What version of IIS and .NET are you using? This may help.
ASP.Net only gets invoked for file extensions registered to it in IIS. So when you go to invalidpath
IIS checks for a file matching that name, then a folder. If neither exists it invokes the 404 page designated in IIS.
Depending on your version of IIS you have a couple of different options. In IIS6 you have to manually set the 404 page from within the IIS manager. In IIS7 and greater you can use the web.config and changes the system.webServer
section:
http://www.iis.net/ConfigReference/system.webServer/httpErrors
I Have 2 configuration in the same web.config
<system.web>
<customErrors mode="On" defaultRedirect="/error.aspx" redirectMode="ResponseRedirect">
</customErrors>
</system.web>
you could use too customErrors mode="RemoteOnly"
And
<system.webServer>
<httpErrors errorMode="Custom">
<remove statusCode="401" subStatusCode="-1" />
<remove statusCode="403" subStatusCode="-1" />
<remove statusCode="404" subStatusCode="-1" />
<remove statusCode="500" subStatusCode="-1" />
<error statusCode="401" path="/401.aspx" responseMode="ExecuteURL" />
<error statusCode="403" path="/403.aspx" responseMode="ExecuteURL" />
<error statusCode="404" path="/404.aspx" responseMode="ExecuteURL" />
<error statusCode="500" path="/500.aspx" responseMode="ExecuteURL" />
</httpErrors>
</system.webServer>
Take a look at path="/404.aspx" is different to path="~/404.aspx" or path="404.aspx"

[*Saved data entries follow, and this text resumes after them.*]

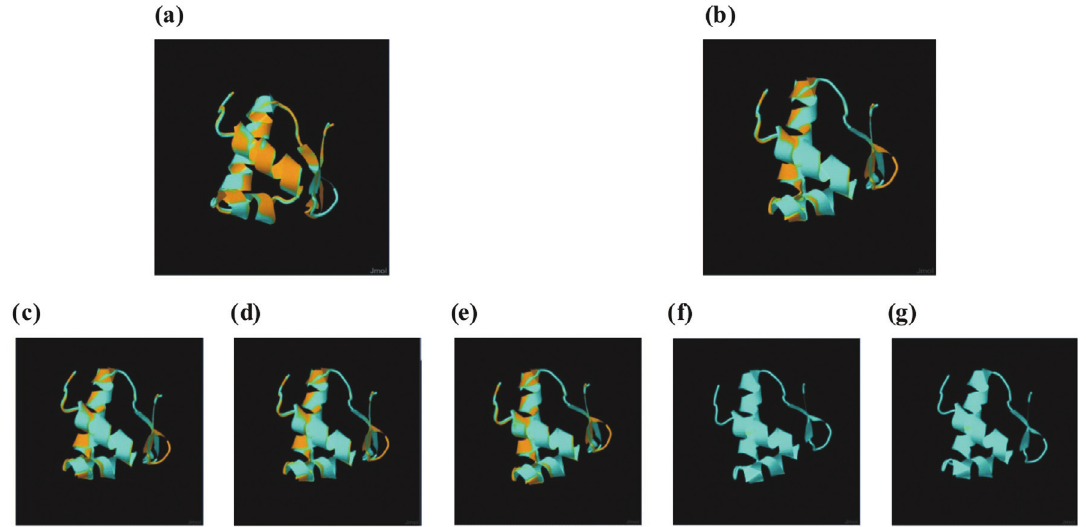
Figure 4 - Structural alignment of the NodD 1 and NodD 2 57-residue HTH domain within each genome using the Combinatorial Extension (CE) algo- rithm. The alignments are for B. diazoefficiens USDA 110 (a), B. elkanii SEMIA 587 (b), B. elkanii CCBAU 05737 (c), B. elkanii CCBAU 43297 (d), B. elkanii USDA 94 (e), B. elkanii USDA 3254 (f) and B. elkanii USDA 3259 (g). Orange residues represent NodD 1 superimposed on light-blue residues representing NodD 2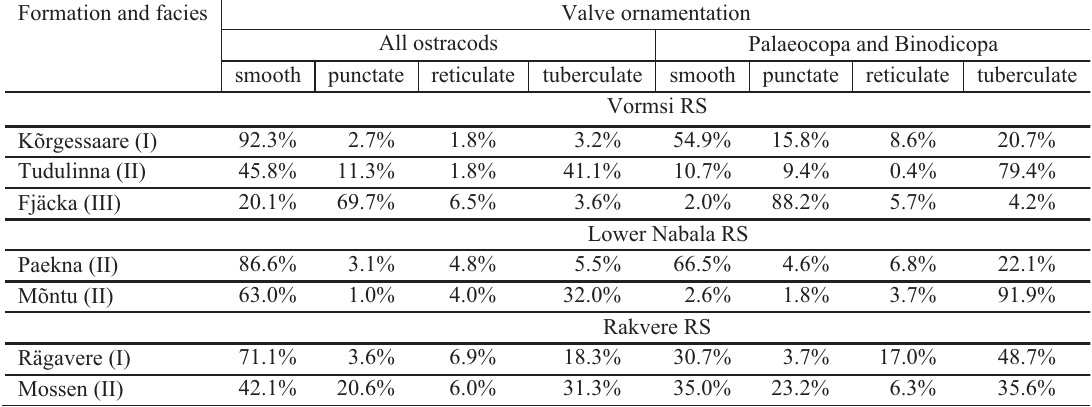
Table 4. Distribution of valve ornamentation in formations (average relative abundance); I – mixed facies, II – mud- supported facies, III – black shale facies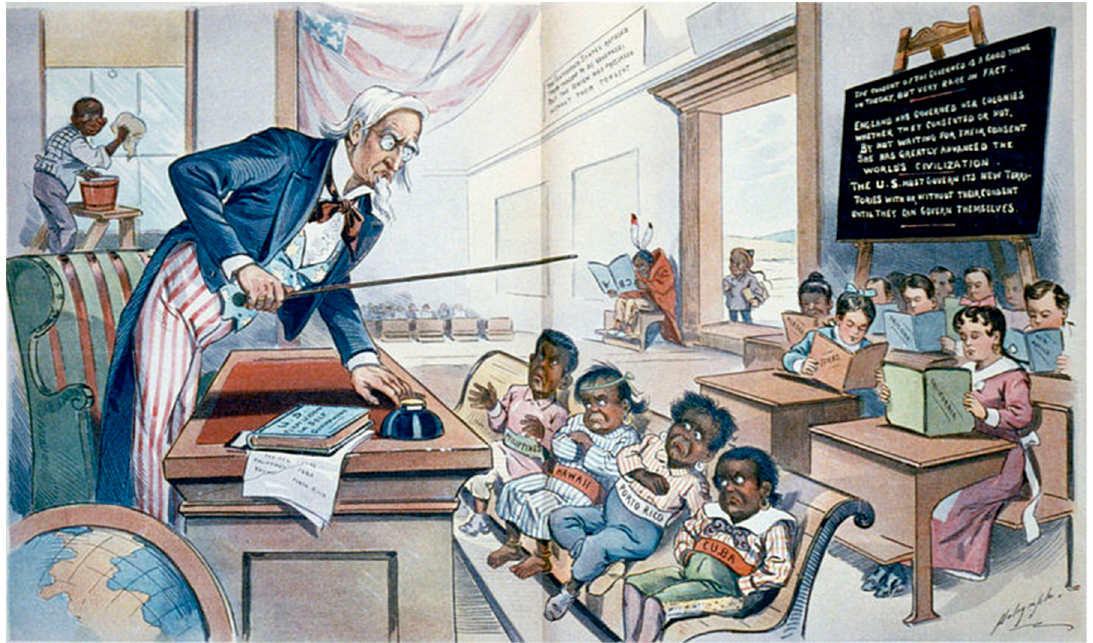
Figure 2. School Begins: Uncle Sam lectures his class in Civilization, Image in the Public Domain Created by Louis, Published by Dalrymple Puck Magazine in 1899.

Also, I would recommend using plain html pages for error pages if possible as they are much more reliable. For example, if the .net session store is unavailable (e.g. session database down) then the error page will try and redirect to the error page an infinitum!
Html pages are less reliant on the .net subsystem so more likely to work when things start to fail.